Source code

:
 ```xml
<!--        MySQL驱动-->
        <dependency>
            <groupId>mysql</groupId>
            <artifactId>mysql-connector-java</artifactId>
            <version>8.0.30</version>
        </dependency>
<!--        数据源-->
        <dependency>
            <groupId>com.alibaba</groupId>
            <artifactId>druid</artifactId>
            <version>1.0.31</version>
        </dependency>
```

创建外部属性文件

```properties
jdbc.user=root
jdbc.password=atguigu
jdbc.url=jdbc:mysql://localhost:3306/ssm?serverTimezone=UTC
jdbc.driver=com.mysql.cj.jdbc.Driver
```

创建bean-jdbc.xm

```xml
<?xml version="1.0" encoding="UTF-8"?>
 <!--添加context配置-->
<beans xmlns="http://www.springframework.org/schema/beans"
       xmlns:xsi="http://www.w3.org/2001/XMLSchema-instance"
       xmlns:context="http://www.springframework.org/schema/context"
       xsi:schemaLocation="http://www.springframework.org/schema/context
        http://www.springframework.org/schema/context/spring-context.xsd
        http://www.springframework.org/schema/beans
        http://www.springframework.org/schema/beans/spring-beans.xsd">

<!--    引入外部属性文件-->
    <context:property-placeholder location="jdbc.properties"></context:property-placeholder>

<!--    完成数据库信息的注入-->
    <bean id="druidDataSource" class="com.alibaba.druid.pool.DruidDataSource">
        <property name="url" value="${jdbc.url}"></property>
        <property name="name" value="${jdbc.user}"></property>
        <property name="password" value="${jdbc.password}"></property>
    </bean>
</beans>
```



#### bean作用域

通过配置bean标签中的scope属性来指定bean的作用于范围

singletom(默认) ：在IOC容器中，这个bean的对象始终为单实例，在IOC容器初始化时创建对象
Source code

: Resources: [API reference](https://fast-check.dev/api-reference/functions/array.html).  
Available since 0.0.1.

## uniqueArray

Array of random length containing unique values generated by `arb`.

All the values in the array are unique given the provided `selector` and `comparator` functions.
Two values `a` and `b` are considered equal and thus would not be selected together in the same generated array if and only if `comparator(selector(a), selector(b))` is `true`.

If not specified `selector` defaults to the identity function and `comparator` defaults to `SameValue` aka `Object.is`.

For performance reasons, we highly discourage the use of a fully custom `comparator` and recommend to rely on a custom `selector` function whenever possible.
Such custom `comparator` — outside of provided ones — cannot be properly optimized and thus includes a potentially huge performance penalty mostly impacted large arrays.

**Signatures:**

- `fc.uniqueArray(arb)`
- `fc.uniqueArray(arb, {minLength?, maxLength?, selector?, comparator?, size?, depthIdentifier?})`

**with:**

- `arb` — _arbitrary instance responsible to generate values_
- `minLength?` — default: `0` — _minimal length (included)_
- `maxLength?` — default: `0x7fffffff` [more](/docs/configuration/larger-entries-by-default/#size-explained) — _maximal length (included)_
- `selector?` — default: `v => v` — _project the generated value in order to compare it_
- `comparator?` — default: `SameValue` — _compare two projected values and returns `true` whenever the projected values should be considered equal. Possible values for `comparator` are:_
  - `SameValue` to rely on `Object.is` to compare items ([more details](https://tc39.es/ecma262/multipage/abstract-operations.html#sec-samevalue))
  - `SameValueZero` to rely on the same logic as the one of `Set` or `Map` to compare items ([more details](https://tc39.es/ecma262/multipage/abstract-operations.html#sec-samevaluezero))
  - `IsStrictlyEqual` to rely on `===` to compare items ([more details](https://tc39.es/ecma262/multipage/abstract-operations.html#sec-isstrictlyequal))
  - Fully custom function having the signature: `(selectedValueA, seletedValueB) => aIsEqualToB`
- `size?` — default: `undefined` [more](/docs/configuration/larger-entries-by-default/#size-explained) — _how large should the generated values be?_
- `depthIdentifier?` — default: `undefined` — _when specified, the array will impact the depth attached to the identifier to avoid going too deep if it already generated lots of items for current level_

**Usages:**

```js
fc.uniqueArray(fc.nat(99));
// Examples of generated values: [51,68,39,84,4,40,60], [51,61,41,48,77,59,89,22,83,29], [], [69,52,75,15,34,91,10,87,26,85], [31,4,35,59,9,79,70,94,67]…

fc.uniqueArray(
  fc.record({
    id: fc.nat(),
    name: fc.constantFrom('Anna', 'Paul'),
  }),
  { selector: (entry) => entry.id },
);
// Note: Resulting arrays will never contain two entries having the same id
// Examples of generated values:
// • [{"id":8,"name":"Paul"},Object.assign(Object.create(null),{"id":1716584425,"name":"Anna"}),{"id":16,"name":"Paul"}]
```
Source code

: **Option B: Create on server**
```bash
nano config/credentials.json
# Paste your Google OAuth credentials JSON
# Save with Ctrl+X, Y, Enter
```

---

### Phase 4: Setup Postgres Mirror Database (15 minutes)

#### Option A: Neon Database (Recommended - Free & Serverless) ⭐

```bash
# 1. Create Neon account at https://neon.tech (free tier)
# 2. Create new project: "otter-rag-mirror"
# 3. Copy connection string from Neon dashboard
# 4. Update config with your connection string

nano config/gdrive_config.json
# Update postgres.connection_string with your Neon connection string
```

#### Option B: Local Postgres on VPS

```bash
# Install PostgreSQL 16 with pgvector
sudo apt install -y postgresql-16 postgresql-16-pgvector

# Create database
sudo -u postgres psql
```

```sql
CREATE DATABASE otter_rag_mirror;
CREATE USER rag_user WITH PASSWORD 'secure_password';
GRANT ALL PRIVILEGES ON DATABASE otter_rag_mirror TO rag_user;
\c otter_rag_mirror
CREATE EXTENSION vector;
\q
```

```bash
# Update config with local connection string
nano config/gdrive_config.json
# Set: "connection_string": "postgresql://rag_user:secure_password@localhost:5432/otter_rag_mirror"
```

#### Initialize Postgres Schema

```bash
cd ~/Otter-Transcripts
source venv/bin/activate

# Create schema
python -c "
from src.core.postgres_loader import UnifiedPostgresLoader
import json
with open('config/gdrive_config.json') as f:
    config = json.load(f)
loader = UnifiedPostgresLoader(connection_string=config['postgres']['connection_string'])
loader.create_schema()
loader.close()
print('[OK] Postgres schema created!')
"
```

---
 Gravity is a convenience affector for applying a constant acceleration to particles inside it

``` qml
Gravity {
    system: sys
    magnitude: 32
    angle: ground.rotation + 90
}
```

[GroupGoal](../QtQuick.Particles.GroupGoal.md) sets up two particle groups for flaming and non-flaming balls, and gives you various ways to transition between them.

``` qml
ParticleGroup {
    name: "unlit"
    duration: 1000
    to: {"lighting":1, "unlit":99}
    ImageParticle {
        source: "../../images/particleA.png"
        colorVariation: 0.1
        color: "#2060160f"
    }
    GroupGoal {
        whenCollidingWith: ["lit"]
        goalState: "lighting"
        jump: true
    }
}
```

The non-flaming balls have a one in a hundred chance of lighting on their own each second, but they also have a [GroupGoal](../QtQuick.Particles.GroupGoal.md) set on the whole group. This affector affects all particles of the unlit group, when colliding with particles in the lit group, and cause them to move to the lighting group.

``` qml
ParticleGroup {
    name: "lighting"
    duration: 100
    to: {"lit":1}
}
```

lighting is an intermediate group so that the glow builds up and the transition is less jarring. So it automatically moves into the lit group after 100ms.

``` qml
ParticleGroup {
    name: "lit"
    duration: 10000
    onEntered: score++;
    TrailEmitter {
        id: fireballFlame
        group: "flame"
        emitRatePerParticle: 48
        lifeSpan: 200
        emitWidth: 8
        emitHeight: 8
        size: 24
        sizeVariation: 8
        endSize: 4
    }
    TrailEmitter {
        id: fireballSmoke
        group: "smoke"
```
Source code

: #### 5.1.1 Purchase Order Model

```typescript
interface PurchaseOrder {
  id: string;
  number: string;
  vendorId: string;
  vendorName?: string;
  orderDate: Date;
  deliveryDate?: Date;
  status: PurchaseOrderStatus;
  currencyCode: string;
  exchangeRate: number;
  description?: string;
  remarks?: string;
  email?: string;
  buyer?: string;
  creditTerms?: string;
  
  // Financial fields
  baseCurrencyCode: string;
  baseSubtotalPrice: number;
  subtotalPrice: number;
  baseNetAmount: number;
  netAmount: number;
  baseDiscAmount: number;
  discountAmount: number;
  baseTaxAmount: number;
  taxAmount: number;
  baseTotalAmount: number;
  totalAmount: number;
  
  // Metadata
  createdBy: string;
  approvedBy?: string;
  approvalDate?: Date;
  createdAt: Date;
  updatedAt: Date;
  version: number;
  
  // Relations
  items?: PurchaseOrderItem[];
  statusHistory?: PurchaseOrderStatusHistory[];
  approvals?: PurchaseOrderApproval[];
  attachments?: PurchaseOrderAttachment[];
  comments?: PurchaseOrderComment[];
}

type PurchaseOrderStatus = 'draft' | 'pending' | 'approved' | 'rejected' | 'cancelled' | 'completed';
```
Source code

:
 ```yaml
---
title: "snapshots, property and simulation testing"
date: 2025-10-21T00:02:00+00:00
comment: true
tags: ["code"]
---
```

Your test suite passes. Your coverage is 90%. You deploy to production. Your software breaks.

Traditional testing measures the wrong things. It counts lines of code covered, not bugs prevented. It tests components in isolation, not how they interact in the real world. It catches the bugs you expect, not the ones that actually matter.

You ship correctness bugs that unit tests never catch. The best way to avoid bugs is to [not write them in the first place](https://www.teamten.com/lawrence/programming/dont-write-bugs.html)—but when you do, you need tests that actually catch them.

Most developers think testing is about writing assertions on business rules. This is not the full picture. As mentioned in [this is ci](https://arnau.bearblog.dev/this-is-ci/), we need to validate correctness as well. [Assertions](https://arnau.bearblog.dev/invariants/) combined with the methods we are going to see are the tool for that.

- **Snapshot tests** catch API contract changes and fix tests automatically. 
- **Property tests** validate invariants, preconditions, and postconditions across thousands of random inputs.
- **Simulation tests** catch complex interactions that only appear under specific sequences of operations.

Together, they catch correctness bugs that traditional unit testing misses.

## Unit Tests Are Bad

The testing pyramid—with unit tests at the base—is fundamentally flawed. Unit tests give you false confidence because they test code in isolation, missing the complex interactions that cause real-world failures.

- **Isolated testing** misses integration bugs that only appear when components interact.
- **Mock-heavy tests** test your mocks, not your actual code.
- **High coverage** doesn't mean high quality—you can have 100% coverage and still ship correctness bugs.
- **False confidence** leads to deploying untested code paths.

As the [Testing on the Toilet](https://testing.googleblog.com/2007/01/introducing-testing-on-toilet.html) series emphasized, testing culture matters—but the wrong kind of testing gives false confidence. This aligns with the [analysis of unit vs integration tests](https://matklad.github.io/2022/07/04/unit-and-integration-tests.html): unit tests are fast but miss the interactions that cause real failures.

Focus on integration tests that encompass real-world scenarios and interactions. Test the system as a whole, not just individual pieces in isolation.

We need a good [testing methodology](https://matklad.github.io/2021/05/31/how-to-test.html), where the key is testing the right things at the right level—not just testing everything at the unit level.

····················

Show the lines above that include "import".

SOLUTION FOR THIS EXERCISE:
from src.core.postgres_loader import UnifiedPostgresLoader
import json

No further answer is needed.